The Embedded Working Group has produced substantial infrastructure, and projects like Embassy have brought async Rust to embedded environments in a way that works well in practice. But a developer moving from one microcontroller family to another often finds that the library support is in a different state: complete and maintained for one target, partial for another, absent for a third.
This is partly a resourcing problem. Embedded Rust is a smaller community than web backend Rust, and maintaining hardware-specific libraries requires access to the hardware and ongoing effort as both the hardware and the compiler evolve. The report confirms that this uneven maturity is a consistent concern, not an occasional edge case.

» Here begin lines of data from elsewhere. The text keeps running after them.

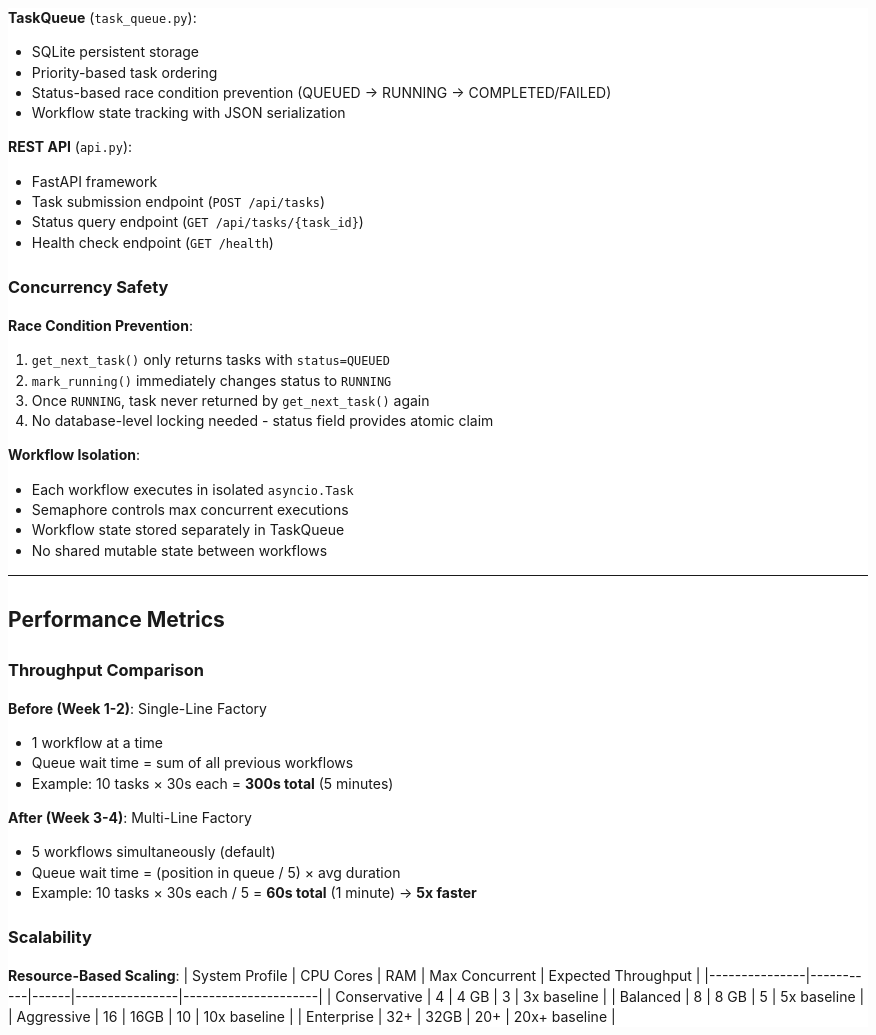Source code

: **TaskQueue** (`task_queue.py`):
- SQLite persistent storage
- Priority-based task ordering
- Status-based race condition prevention (QUEUED → RUNNING → COMPLETED/FAILED)
- Workflow state tracking with JSON serialization

**REST API** (`api.py`):
- FastAPI framework
- Task submission endpoint (`POST /api/tasks`)
- Status query endpoint (`GET /api/tasks/{task_id}`)
- Health check endpoint (`GET /health`)

### Concurrency Safety

**Race Condition Prevention**:
1. `get_next_task()` only returns tasks with `status=QUEUED`
2. `mark_running()` immediately changes status to `RUNNING`
3. Once `RUNNING`, task never returned by `get_next_task()` again
4. No database-level locking needed - status field provides atomic claim

**Workflow Isolation**:
- Each workflow executes in isolated `asyncio.Task`
- Semaphore controls max concurrent executions
- Workflow state stored separately in TaskQueue
- No shared mutable state between workflows

---

## Performance Metrics

### Throughput Comparison

**Before (Week 1-2)**: Single-Line Factory
- 1 workflow at a time
- Queue wait time = sum of all previous workflows
- Example: 10 tasks × 30s each = **300s total** (5 minutes)

**After (Week 3-4)**: Multi-Line Factory
- 5 workflows simultaneously (default)
- Queue wait time = (position in queue / 5) × avg duration
- Example: 10 tasks × 30s each / 5 = **60s total** (1 minute) → **5x faster**

### Scalability

**Resource-Based Scaling**:
| System Profile | CPU Cores | RAM  | Max Concurrent | Expected Throughput |
|---------------|-----------|------|----------------|---------------------|
| Conservative  | 4         | 4 GB | 3              | 3x baseline         |
| Balanced      | 8         | 8 GB | 5              | 5x baseline         |
| Aggressive    | 16        | 16GB | 10             | 10x baseline        |
| Enterprise    | 32+       | 32GB | 20+            | 20x+ baseline       |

What This Tells Us About Adoption Strategy
The most honest takeaway from the report is that Rust adoption planning should not rely on a simple time-to-productivity model. Different teams will hit different walls depending on what they’re building, and some of those walls are not going to come down on a predictable schedule.
For infrastructure and systems teams, the main friction is compilation throughput and async ergonomics. Both are improving. For safety-critical teams, the constraint is certification toolchain availability, which is a slower-moving problem. For embedded teams, the bottleneck is ecosystem coverage, which depends on community growth in specific hardware domains.
The quote from an engineering manager in the report captures something true: even with its friction, Rust remains the tool people choose, because the alternative, writing performance-sensitive or safety-critical systems in C or C++ without the guarantees Rust provides, carries its own costs. The challenges the report documents are real, but they are friction against a background of genuine value. The question for the Rust project is not whether to address them, but in what order and through what mechanisms.
The report is a step toward answering that. Naming domain-specific challenges alongside universal ones is more useful than the usual frame of “Rust is hard to learn.” It points to where investment, tooling, and ecosystem work will have the most leverage.